> **WHAT NEEDS TO BE DONE**
Copy out every line of the records below, keeping each one word for word and in the same order.
* START ENTRIES PROVIDED *
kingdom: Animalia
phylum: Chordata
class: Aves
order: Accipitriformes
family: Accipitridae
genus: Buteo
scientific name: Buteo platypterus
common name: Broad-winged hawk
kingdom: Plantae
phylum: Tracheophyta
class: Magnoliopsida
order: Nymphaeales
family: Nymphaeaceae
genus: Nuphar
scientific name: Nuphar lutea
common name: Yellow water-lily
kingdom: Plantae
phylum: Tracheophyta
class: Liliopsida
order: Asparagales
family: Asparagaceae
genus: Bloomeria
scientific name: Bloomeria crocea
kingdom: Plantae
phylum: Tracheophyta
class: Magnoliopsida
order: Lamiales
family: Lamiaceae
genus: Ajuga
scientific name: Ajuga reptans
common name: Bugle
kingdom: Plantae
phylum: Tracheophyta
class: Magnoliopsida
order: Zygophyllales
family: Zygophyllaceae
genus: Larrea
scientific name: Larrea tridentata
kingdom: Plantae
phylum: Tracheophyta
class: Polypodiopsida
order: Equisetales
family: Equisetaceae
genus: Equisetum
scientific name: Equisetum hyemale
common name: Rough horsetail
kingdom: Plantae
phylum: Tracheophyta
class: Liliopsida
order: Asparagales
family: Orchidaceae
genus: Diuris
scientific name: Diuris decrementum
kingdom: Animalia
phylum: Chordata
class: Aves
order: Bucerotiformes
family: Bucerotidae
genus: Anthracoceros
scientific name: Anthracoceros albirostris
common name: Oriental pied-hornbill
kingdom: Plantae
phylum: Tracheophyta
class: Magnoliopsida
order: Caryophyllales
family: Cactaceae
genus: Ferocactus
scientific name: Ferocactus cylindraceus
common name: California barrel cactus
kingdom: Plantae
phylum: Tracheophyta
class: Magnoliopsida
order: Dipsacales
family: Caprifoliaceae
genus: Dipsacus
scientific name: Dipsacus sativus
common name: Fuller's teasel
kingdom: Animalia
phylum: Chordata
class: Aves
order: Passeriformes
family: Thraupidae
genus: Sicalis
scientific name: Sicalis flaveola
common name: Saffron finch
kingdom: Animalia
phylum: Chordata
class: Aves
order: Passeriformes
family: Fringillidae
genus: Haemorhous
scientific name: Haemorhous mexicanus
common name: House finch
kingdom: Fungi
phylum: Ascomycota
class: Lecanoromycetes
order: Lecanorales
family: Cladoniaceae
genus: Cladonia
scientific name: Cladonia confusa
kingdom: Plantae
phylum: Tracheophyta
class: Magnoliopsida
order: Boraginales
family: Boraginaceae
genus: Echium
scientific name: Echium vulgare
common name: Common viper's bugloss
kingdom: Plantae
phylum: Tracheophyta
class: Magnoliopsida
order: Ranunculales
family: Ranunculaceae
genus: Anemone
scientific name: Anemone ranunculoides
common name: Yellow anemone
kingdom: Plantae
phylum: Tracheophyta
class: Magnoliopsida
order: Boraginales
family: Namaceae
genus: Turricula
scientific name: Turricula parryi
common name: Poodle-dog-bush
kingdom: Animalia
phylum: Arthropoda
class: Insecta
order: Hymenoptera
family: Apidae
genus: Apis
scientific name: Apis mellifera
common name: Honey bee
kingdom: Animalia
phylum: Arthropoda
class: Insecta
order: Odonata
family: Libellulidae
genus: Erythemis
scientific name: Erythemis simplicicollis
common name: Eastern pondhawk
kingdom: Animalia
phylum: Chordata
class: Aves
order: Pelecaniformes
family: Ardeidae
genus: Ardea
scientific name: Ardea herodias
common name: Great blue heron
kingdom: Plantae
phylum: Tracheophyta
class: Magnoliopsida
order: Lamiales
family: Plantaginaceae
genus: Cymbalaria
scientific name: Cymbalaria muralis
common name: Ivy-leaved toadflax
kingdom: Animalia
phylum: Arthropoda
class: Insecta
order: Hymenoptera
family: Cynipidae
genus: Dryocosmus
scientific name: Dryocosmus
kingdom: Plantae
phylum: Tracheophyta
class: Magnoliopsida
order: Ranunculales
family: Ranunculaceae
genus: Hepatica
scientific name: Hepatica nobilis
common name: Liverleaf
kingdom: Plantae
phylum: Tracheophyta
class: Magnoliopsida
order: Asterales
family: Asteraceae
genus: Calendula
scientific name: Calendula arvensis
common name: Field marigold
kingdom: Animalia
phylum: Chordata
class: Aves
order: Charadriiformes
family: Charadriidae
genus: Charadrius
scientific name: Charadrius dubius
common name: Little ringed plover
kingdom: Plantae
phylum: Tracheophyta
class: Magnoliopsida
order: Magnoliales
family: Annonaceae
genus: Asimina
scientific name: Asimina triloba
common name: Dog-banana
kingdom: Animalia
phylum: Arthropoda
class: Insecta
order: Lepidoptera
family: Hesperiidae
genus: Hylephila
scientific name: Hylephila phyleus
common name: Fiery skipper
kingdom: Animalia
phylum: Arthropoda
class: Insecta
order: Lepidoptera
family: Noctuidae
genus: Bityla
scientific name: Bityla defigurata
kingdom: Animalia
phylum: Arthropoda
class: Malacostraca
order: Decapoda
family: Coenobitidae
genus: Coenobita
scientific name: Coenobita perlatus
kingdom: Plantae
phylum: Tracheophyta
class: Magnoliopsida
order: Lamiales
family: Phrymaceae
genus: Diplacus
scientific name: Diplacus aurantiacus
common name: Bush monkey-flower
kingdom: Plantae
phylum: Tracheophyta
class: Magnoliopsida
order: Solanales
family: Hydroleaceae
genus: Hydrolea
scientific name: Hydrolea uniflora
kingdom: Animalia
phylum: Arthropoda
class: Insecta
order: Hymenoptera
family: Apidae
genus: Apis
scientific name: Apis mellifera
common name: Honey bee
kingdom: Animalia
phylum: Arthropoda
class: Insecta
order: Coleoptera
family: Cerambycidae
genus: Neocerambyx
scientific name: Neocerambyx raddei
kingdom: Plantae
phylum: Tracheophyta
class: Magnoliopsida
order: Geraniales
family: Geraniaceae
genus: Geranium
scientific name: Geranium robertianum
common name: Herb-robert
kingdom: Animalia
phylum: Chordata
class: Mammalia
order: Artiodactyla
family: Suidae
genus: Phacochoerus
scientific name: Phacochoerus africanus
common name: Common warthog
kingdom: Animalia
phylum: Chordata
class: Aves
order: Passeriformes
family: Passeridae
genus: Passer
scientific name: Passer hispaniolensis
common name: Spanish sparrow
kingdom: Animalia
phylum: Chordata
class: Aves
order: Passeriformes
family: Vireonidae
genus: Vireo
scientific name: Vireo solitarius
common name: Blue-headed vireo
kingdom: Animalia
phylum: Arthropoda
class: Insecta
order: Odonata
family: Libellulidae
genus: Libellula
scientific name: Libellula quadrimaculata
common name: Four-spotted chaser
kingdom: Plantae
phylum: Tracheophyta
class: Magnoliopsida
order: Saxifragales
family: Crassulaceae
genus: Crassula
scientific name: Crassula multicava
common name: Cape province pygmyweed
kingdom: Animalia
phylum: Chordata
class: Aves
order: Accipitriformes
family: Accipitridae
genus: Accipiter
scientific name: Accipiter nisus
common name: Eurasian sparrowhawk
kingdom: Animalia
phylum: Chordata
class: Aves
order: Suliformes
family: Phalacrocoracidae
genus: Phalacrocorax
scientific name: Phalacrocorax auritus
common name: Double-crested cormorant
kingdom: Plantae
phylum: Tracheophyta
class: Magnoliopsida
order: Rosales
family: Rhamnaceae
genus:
* END ENTRIES PROVIDED *
> **TASK RESPONSE**
kingdom: Animalia
phylum: Chordata
class: Aves
order: Accipitriformes
family: Accipitridae
genus: Buteo
scientific name: Buteo platypterus
common name: Broad-winged hawk
kingdom: Plantae
phylum: Tracheophyta
class: Magnoliopsida
order: Nymphaeales
family: Nymphaeaceae
genus: Nuphar
scientific name: Nuphar lutea
common name: Yellow water-lily
kingdom: Plantae
phylum: Tracheophyta
class: Liliopsida
order: Asparagales
family: Asparagaceae
genus: Bloomeria
scientific name: Bloomeria crocea
kingdom: Plantae
phylum: Tracheophyta
class: Magnoliopsida
order: Lamiales
family: Lamiaceae
genus: Ajuga
scientific name: Ajuga reptans
common name: Bugle
kingdom: Plantae
phylum: Tracheophyta
class: Magnoliopsida
order: Zygophyllales
family: Zygophyllaceae
genus: Larrea
scientific name: Larrea tridentata
kingdom: Plantae
phylum: Tracheophyta
class: Polypodiopsida
order: Equisetales
family: Equisetaceae
genus: Equisetum
scientific name: Equisetum hyemale
common name: Rough horsetail
kingdom: Plantae
phylum: Tracheophyta
class: Liliopsida
order: Asparagales
family: Orchidaceae
genus: Diuris
scientific name: Diuris decrementum
kingdom: Animalia
phylum: Chordata
class: Aves
order: Bucerotiformes
family: Bucerotidae
genus: Anthracoceros
scientific name: Anthracoceros albirostris
common name: Oriental pied-hornbill
kingdom: Plantae
phylum: Tracheophyta
class: Magnoliopsida
order: Caryophyllales
family: Cactaceae
genus: Ferocactus
scientific name: Ferocactus cylindraceus
common name: California barrel cactus
kingdom: Plantae
phylum: Tracheophyta
class: Magnoliopsida
order: Dipsacales
family: Caprifoliaceae
genus: Dipsacus
scientific name: Dipsacus sativus
common name: Fuller's teasel
kingdom: Animalia
phylum: Chordata
class: Aves
order: Passeriformes
family: Thraupidae
genus: Sicalis
scientific name: Sicalis flaveola
common name: Saffron finch
kingdom: Animalia
phylum: Chordata
class: Aves
order: Passeriformes
family: Fringillidae
genus: Haemorhous
scientific name: Haemorhous mexicanus
common name: House finch
kingdom: Fungi
phylum: Ascomycota
class: Lecanoromycetes
order: Lecanorales
family: Cladoniaceae
genus: Cladonia
scientific name: Cladonia confusa
kingdom: Plantae
phylum: Tracheophyta
class: Magnoliopsida
order: Boraginales
family: Boraginaceae
genus: Echium
scientific name: Echium vulgare
common name: Common viper's bugloss
kingdom: Plantae
phylum: Tracheophyta
class: Magnoliopsida
order: Ranunculales
family: Ranunculaceae
genus: Anemone
scientific name: Anemone ranunculoides
common name: Yellow anemone
kingdom: Plantae
phylum: Tracheophyta
class: Magnoliopsida
order: Boraginales
family: Namaceae
genus: Turricula
scientific name: Turricula parryi
common name: Poodle-dog-bush
kingdom: Animalia
phylum: Arthropoda
class: Insecta
order: Hymenoptera
family: Apidae
genus: Apis
scientific name: Apis mellifera
common name: Honey bee
kingdom: Animalia
phylum: Arthropoda
class: Insecta
order: Odonata
family: Libellulidae
genus: Erythemis
scientific name: Erythemis simplicicollis
common name: Eastern pondhawk
kingdom: Animalia
phylum: Chordata
class: Aves
order: Pelecaniformes
family: Ardeidae
genus: Ardea
scientific name: Ardea herodias
common name: Great blue heron
kingdom: Plantae
phylum: Tracheophyta
class: Magnoliopsida
order: Lamiales
family: Plantaginaceae
genus: Cymbalaria
scientific name: Cymbalaria muralis
common name: Ivy-leaved toadflax
kingdom: Animalia
phylum: Arthropoda
class: Insecta
order: Hymenoptera
family: Cynipidae
genus: Dryocosmus
scientific name: Dryocosmus
kingdom: Plantae
phylum: Tracheophyta
class: Magnoliopsida
order: Ranunculales
family: Ranunculaceae
genus: Hepatica
scientific name: Hepatica nobilis
common name: Liverleaf
kingdom: Plantae
phylum: Tracheophyta
class: Magnoliopsida
order: Asterales
family: Asteraceae
genus: Calendula
scientific name: Calendula arvensis
common name: Field marigold
kingdom: Animalia
phylum: Chordata
class: Aves
order: Charadriiformes
family: Charadriidae
genus: Charadrius
scientific name: Charadrius dubius
common name: Little ringed plover
kingdom: Plantae
phylum: Tracheophyta
class: Magnoliopsida
order: Magnoliales
family: Annonaceae
genus: Asimina
scientific name: Asimina triloba
common name: Dog-banana
kingdom: Animalia
phylum: Arthropoda
class: Insecta
order: Lepidoptera
family: Hesperiidae
genus: Hylephila
scientific name: Hylephila phyleus
common name: Fiery skipper
kingdom: Animalia
phylum: Arthropoda
class: Insecta
order: Lepidoptera
family: Noctuidae
genus: Bityla
scientific name: Bityla defigurata
kingdom: Animalia
phylum: Arthropoda
class: Malacostraca
order: Decapoda
family: Coenobitidae
genus: Coenobita
scientific name: Coenobita perlatus
kingdom: Plantae
phylum: Tracheophyta
class: Magnoliopsida
order: Lamiales
family: Phrymaceae
genus: Diplacus
scientific name: Diplacus aurantiacus
common name: Bush monkey-flower
kingdom: Plantae
phylum: Tracheophyta
class: Magnoliopsida
order: Solanales
family: Hydroleaceae
genus: Hydrolea
scientific name: Hydrolea uniflora
kingdom: Animalia
phylum: Arthropoda
class: Insecta
order: Hymenoptera
family: Apidae
genus: Apis
scientific name: Apis mellifera
common name: Honey bee
kingdom: Animalia
phylum: Arthropoda
class: Insecta
order: Coleoptera
family: Cerambycidae
genus: Neocerambyx
scientific name: Neocerambyx raddei
kingdom: Plantae
phylum: Tracheophyta
class: Magnoliopsida
order: Geraniales
family: Geraniaceae
genus: Geranium
scientific name: Geranium robertianum
common name: Herb-robert
kingdom: Animalia
phylum: Chordata
class: Mammalia
order: Artiodactyla
family: Suidae
genus: Phacochoerus
scientific name: Phacochoerus africanus
common name: Common warthog
kingdom: Animalia
phylum: Chordata
class: Aves
order: Passeriformes
family: Passeridae
genus: Passer
scientific name: Passer hispaniolensis
common name: Spanish sparrow
kingdom: Animalia
phylum: Chordata
class: Aves
order: Passeriformes
family: Vireonidae
genus: Vireo
scientific name: Vireo solitarius
common name: Blue-headed vireo
kingdom: Animalia
phylum: Arthropoda
class: Insecta
order: Odonata
family: Libellulidae
genus: Libellula
scientific name: Libellula quadrimaculata
common name: Four-spotted chaser
kingdom: Plantae
phylum: Tracheophyta
class: Magnoliopsida
order: Saxifragales
family: Crassulaceae
genus: Crassula
scientific name: Crassula multicava
common name: Cape province pygmyweed
kingdom: Animalia
phylum: Chordata
class: Aves
order: Accipitriformes
family: Accipitridae
genus: Accipiter
scientific name: Accipiter nisus
common name: Eurasian sparrowhawk
kingdom: Animalia
phylum: Chordata
class: Aves
order: Suliformes
family: Phalacrocoracidae
genus: Phalacrocorax
scientific name: Phalacrocorax auritus
common name: Double-crested cormorant
kingdom: Plantae
phylum: Tracheophyta
class: Magnoliopsida
order: Rosales
family: Rhamnaceae
genus:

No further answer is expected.